Kamen. Straßennamen verändern sich im Laufe der Zeit. Der Schleppweg etwa hat eine ganz eigene Geschichte. Der eigentliche Schleppweg ist die heutige Südkamener Straße zwischen der Unnaer Straße und der Dortmunder Allee.
In den 1920er Jahren wurde Unter dem Schleppwege eine Zechensiedlung gebaut, aus den parallel laufenden Straßen wurde der Obere und Untere Schleppweg. Nach der Einweihung des Südkamener Friedhofs wurde aus dem Oberen Schleppweg die Südkamener Straße; das nun unnütze Untere verschwand vom Straßenschild.
Der Name kommt ursprünglich von Schliepweg. Die Schliepe ist ein einfaches Holzgestell aus zwei gleich langen Stangen, die durch Querstangen verbunden sind. darauf nagelt man ein paar Bretter. Mit der Schliepe transportierten Bauern etwa Mist aus dem Stall und andere Dinge, mit denen sie die Radkarre nicht beschmutzen wollten.
Mit der Schliepe Gehängte getragen
Die Schliepe spielte nach einem Todesurteil durch den Strick eine wichtige Rolle. Am heutigen Südweg, kurz vor der Ortsgrenze, stand ein gegen Dortmund gerichteter Galgen eine deutliche Warnung für Fremde, Gauner und Mörder. Kam es wirklich einmal zu einem Todesurteil, wurden die meist schon durch den Strick erwürgten dort aufgehängt.

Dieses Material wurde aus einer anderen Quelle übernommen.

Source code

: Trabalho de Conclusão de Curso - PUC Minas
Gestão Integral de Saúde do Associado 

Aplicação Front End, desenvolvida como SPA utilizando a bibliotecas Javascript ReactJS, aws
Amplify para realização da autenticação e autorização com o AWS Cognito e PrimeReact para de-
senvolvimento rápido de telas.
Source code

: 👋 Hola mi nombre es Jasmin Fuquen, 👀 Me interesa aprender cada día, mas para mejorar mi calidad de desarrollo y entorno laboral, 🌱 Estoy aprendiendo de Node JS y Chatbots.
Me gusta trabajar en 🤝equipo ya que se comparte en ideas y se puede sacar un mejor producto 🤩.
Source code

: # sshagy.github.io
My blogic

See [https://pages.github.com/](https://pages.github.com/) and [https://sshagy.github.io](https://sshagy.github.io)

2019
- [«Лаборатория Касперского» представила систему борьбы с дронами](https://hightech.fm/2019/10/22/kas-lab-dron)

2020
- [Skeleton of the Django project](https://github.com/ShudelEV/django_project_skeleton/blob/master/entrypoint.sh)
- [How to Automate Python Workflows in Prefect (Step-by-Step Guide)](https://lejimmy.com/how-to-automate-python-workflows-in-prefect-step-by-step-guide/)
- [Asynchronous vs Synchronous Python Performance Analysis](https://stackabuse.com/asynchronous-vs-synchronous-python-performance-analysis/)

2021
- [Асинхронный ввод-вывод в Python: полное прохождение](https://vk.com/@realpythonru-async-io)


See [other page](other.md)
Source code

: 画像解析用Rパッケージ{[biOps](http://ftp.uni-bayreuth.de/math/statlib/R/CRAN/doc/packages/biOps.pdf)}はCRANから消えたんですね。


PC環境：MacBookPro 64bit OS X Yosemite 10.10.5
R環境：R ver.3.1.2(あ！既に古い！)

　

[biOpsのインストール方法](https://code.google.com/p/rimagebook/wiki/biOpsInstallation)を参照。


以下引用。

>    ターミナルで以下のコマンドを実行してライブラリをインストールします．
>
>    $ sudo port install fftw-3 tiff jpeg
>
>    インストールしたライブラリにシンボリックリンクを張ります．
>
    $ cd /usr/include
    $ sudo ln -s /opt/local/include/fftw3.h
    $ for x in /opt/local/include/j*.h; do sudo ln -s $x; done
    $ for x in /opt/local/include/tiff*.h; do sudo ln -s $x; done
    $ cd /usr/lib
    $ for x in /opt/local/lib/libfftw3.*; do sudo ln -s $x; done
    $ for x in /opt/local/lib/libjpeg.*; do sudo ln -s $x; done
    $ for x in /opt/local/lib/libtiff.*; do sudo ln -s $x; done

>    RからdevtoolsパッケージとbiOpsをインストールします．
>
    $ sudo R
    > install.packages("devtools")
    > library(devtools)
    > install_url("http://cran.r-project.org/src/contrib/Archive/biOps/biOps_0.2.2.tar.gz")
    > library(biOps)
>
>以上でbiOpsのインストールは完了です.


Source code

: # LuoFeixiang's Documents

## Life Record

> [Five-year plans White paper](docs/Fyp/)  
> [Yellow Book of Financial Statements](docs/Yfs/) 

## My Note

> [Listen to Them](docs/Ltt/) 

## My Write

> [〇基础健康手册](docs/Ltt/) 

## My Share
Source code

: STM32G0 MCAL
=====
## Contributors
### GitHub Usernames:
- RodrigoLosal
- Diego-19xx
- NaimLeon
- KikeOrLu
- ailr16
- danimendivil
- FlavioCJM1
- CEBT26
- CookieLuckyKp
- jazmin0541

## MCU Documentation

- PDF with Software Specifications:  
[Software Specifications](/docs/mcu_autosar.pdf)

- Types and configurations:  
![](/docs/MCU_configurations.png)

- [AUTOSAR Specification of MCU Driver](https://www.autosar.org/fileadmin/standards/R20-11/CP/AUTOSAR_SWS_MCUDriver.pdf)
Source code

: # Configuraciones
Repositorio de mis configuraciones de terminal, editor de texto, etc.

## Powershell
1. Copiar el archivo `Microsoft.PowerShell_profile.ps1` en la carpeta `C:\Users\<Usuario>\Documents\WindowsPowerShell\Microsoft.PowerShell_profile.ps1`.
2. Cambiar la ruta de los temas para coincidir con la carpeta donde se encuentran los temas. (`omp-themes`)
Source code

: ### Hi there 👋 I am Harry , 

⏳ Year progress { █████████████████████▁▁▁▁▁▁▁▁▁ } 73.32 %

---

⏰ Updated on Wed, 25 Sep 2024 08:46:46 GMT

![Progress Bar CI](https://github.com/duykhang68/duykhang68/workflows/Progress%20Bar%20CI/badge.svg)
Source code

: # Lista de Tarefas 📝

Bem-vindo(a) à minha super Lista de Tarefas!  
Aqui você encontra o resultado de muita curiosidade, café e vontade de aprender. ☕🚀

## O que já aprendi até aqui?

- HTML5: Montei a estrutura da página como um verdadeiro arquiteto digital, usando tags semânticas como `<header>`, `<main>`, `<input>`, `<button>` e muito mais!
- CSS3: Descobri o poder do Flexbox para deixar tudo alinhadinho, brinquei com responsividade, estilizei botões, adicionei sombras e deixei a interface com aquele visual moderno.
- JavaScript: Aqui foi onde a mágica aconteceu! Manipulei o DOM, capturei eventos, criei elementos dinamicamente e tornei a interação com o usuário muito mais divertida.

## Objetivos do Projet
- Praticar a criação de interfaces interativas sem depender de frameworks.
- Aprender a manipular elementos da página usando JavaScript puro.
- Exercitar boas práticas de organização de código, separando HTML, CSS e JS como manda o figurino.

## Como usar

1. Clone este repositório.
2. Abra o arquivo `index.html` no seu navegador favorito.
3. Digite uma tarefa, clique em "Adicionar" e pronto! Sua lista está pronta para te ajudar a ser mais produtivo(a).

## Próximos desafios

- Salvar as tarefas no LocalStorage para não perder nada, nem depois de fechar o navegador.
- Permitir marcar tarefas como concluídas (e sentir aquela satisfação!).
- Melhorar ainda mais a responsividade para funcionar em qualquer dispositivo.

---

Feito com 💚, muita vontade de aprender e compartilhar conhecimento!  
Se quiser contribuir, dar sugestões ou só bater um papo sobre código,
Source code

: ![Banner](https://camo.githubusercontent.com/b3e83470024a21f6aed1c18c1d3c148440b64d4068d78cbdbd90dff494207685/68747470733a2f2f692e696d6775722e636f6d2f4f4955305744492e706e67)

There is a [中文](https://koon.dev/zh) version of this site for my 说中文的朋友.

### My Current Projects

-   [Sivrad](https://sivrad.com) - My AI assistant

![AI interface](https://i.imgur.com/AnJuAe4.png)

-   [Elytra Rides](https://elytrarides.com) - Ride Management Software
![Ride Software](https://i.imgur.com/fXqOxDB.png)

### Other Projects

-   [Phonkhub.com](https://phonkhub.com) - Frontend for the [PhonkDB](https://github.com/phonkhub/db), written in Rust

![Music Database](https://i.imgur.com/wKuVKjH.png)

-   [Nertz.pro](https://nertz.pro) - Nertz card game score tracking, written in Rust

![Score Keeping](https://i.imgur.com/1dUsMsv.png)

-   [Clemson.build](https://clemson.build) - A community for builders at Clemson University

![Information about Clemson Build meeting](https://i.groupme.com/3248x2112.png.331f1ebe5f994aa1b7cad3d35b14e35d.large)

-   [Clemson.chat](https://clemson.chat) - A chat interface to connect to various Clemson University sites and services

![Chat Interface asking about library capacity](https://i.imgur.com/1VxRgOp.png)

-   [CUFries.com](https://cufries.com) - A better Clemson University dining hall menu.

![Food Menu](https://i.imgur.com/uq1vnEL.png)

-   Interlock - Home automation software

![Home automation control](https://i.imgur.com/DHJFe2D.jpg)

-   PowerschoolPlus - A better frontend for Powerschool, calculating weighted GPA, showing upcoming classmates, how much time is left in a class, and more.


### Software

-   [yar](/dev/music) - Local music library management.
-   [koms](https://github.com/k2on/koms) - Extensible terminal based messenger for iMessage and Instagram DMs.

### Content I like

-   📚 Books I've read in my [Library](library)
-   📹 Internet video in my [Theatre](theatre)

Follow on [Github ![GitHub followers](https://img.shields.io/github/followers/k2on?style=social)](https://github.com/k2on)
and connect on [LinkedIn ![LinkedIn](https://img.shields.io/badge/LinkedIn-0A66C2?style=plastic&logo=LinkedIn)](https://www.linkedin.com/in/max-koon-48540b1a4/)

Dieses Schauspiel ließen sich viele Bürger im Mittelalter möglichst nicht entgehen. Sie zogen mit Proviant, Kind und Kegel zum Richtplatz. Die Bauern in der Nachbarschaft hatten dabei das Nachsehen mit ihren zertrampelten Äckern.
Was von dem Menschen, der dort hing, nach einigen Wochen übrig war, musste unter die Erde. Nur die Ärmsten der Armen waren zu diesem Dienst bereit. Niemand hätte aber seinen Wagen oder eine Karre dafür hergegeben, hier kam die Schliepe zum Einsatz. Statt der Querbretter spannte man ein altes Tuch in den Rahmen, darin wurde dann später die Leiche eingewickelt. Auf dem Kirchhof durften die Toten nicht, sie kamen auch nicht in den Himmel. Wo die Leichen verscharrt wurden, ließ sich aus Kamener Akten nicht nachvollziehen.
Auf Armenfriedhof beerdigt
In einigen Berichten steht, man habe sie wohl auf Armenfriedhöfen verscharrt. Diese lagen meist vor der Stadtmauer und waren gedacht für Ungetaufte, Ausgestoßene und für Fremde, die kein Geld für die Stolgebühren, dem Priesterhonorar, hatten.
Um Seuchen zu vermeiden, hatte jede Schicht (Nachbarschaften) einen von der Stadt zugewiesenen Ort, an dem sie Tierkadaver oder Schlachtreste entsorgen musste. Dieser sogenannte Filleplatz lag für die Mühlenschichten auf dem Gebiet mit der Flurbezeichnung Steinacker, ein Stück unterhalb des Schliepweges. Ob man die armen Sünder vielleicht gleich dort gelassen hat, wer weiß?